Numerical Experiments: The algorithm was tested on a distributed quadratic optimization problem with $N=4$ $N = 4$ agents.
- Convergence: DPS-LA demonstrated significantly faster convergence compared to standard DGD with diminishing stepsizes. It reached near-zero residual error within 50 iterations, whereas DGD was still slowly decreasing after 300 iterations.
- Level-Value Tracking: The estimated level values $\bar{f}_{i,k}$ rapidly converged to the true optimal values $f_i(x^*)$ .
- Scalability: Experiments varying the number of agents (3, 4, 5) confirmed that increasing the network size improved the convergence rate, validating the theoretical linear speedup.
Stability: The algorithm successfully avoided the divergence observed when naively applying Polyak stepsizes to DGD.

5. Significance

Bridging the Gap: This work successfully bridges the gap between the theoretical efficiency of Polyak stepsizes and the practical constraints of distributed systems where global information is unavailable.

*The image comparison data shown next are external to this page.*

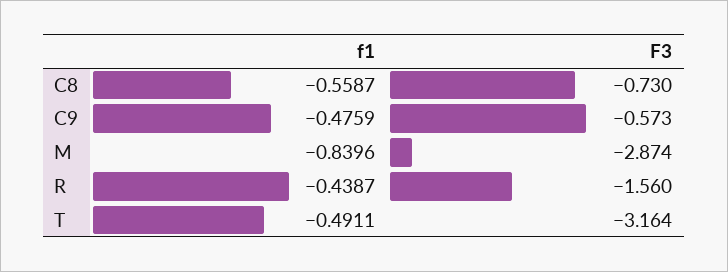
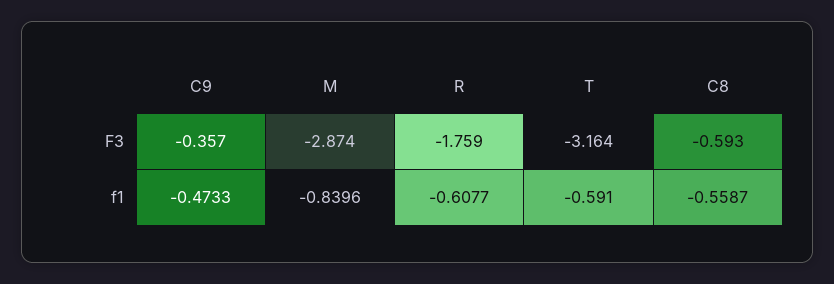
  {
    "f1": {
      "C8": -0.5587,
-     "C9": -0.4759,
+     "C9": -0.4733,
      "M": -0.8396,
-     "R": -0.4387,
+     "R": -0.6077,
-     "T": -0.4911
+     "T": -0.591
    },
    "F3": {
-     "C8": -0.73,
+     "C8": -0.593,
-     "C9": -0.573,
+     "C9": -0.357,
      "M": -2.874,
-     "R": -1.56,
+     "R": -1.759,
      "T": -3.164
    }
  }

Parameter-Free Adaptability: It eliminates the need for manual tuning of stepsize parameters or knowledge of Lipschitz constants, making the algorithm more robust and easier to deploy in real-world scenarios (e.g., smart grids, federated learning).
Computational Efficiency: The level-value adjustment requires solving only simple linear feasibility problems, making it computationally lightweight compared to other distributed optimization methods that might require complex consensus tracking or dual variables.
Theoretical Milestone: It provides the first theoretical guarantee for a distributed Polyak stepsize algorithm achieving linear speedup without prior knowledge of the optimal value.